Bagi bayi yang baru lahir, disampaikan jika sebetulnya mereka masih memiliki simpanan zat besi yang berasal dari Bunda selama trimester akhir kehamilan. Angkanya berkisar antara 250-300 miligram atau sekitar 75 miligram per-kilogram berat badan bayi. Simpanan zat besi ini mencukupi kebutuhan zat besi bayi, setidaknya sampai mereka berusia 6 bulan.
Apa sih dampak bayi yang kekurangan zat besi? Ada beberapa tanda yang bisa menjadi peringatan bagi Ayah Bunda. Di antaranya adalah kulit yang pucat bayi sering rewel, kurang aktif, tidak nafsu makan, perkembangannya berjalan lambat dan kenaikan berat badan bayi bergerak pelan.
Bagaimana cara Ayah dan Bunda menjaga asupan zat besi bayi?
Pertama, Ayah Bunda harus ingat jika ASI merupakan makanan utama bayi yang dapat membantu mencukupi kebutuhan zat besi tersebut. Meski jumlahnya sedikit, namun zat besi dalam ASI lebih banyak diserap dibandingkan makanan dengan sumber zat besi lainnya maupun susu formula (sufor). Disebutkan sebesar 50 hingga 70 persen zat besi dalam ASI dapat diserap dengan baik oleh bayi.
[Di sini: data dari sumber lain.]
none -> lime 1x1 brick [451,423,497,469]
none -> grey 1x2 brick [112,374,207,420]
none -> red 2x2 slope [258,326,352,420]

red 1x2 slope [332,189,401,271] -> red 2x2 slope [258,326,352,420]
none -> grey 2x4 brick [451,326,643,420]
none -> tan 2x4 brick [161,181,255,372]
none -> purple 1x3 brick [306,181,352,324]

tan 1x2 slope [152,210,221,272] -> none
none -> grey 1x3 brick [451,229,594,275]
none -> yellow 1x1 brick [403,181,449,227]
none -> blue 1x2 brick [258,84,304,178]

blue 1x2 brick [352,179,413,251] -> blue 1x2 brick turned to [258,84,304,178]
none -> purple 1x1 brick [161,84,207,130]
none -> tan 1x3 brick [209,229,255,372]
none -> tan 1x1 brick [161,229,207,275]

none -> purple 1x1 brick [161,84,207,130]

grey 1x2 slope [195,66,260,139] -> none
Seorang Direktur Medis Gramercy Pediatrics di Weill Cornell Medical College New York, Dyan Hes, MD, menyebut begitu bayi mencapai usia 6 bulan, dimana masa pertumbuhan yang cepat dan permulaan makanan padat, maka makanan pertamanya harus diperkaya dengan zat besi. Meski banyak yang mengenalkan sereal gandum sebagai makanan padat pertama, tidak ada salahnya untuk diikuti dengan sayuran, buah dan daging. Daging bisa diberikan kepada bayi dengan cara dihaluskan dan bernilai penting, mengingat kandungannya yang tidak hanya zat besi tapi juga protein dan Zinc yang tinggi. Adapun untuk sereal gandum, ia menyebut bahan pangan ini kaya akan kandungan zat besi yang baik bagi si kecil.
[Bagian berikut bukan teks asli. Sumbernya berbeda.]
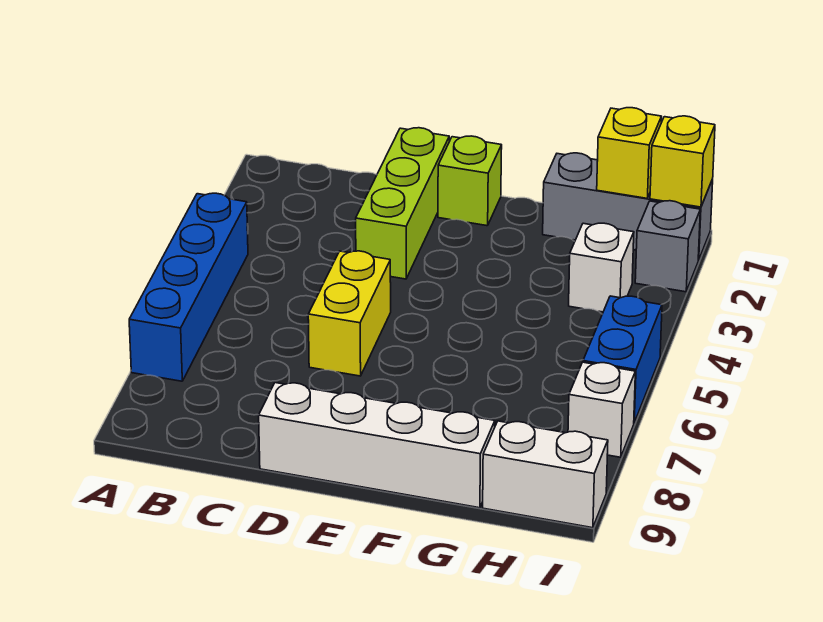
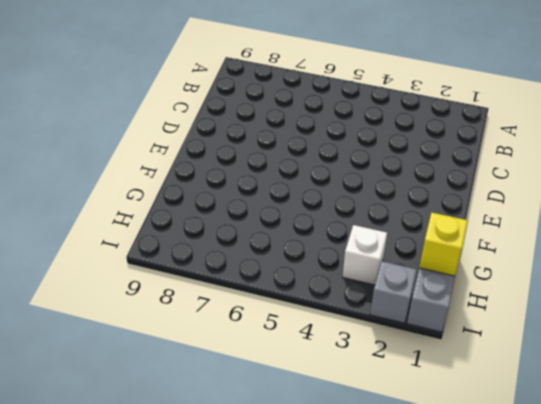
none -> blue 1x4 brick [129,193,248,381]
none -> lime 1x3 brick [356,128,449,279]
none -> yellow 1x2 brick [308,251,391,376]

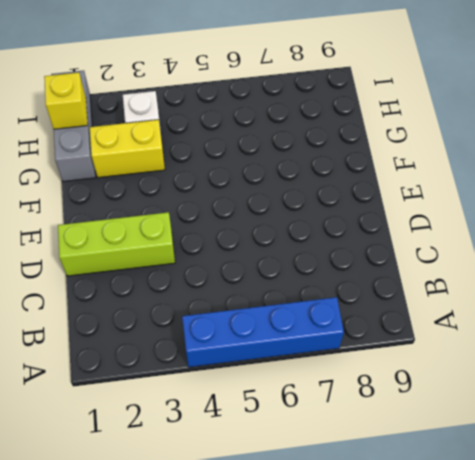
yellow 1x2 brick [90,120,165,178] -> yellow 1x2 brick moved to [308,251,391,376]
none -> white 1x4 brick [259,383,495,508]
none -> lime 1x1 brick [438,136,502,226]
none -> white 1x2 brick [483,421,608,528]

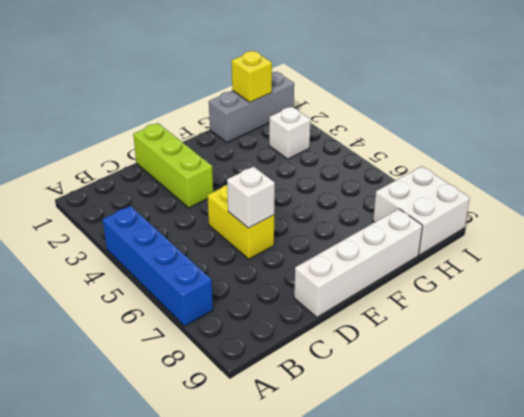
white 1x1 brick [227,166,275,228] -> white 1x1 brick moved to [568,362,635,457]
white 2x2 brick [373,166,470,255] -> white 1x2 brick [483,421,608,528]
none -> lime 1x1 brick [438,136,502,226]
none -> grey 1x1 brick [635,201,700,292]
none -> blue 1x2 brick [583,296,662,422]

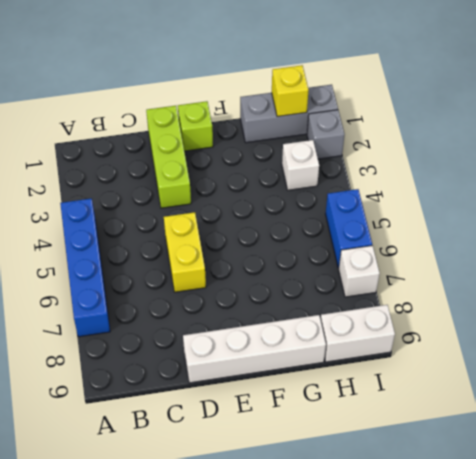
none -> yellow 1x1 brick [650,116,715,207]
Contoh-contoh lain bahan pangan yang tinggi zat besi dan bisa diberikan sebagai makanan pendamping ASI atau MPASI adalah tomat, hati ayam atau hati sapi, telur, kacang-kacangan seperti kacang merah dan kedelai, tahu dan tempe. Untuk sayuran, beberapa jenis yang bisa menjadi pilihan Ayah Bunda adalah bayam, brokoli dan sawi.
Nah, agar penyerapan zat besi ini juga semakin maksimal, konsumsi si buah hati ada baiknya diiringi dengan zat tambahan, yaitu vitamin C. Vitamin C menjadi asupan gizi yang penting karena dapat membantu proses penyerapan zat besi. Zat tambahan ini memang memiliki antioksidan yang kuat dan memberikan efek positif pada fungsi kekebalan tubuh. Sebuah penelitian menunjukkan konsumsi 100 miligram vitamin C dengan makanan yang mengandung zat besi dapat meningkatkan penyerapannya hingga 67 persen.
Vitamin C ini kebanyakan ada pada buah-buahan. Selama ini, kita semua percaya jika buah jeruk yang terkenal memiliki kandungan vitamin C tinggi, yaitu 70 miligram. Padahal ada beberapa Janis buah lain yang kandungannya tak kalah tinggi, seperti jambu biji, pepaya, kiwi dan stroberi. Jambu biji dengan berat 100 gram ternyata memiliki lebih dari 200 miligram kandungan vitamin C, dua kali lebih tinggi dari jeruk. Setengah buah pepaya menyimpan sekitar 90-100 miligram, 100 gram kiwi mengandung sekitar 92,7 miligram dan sekitar 150 gram stroberi mengandung 90 miligram vitamin C.
Yuk, Ayah Bunda, pastikan terpenuhi asupan zat besi pada makanan si kecil dengan menerapkan gizi seimbang dan mengurangi kejadian stunting di Indonesia.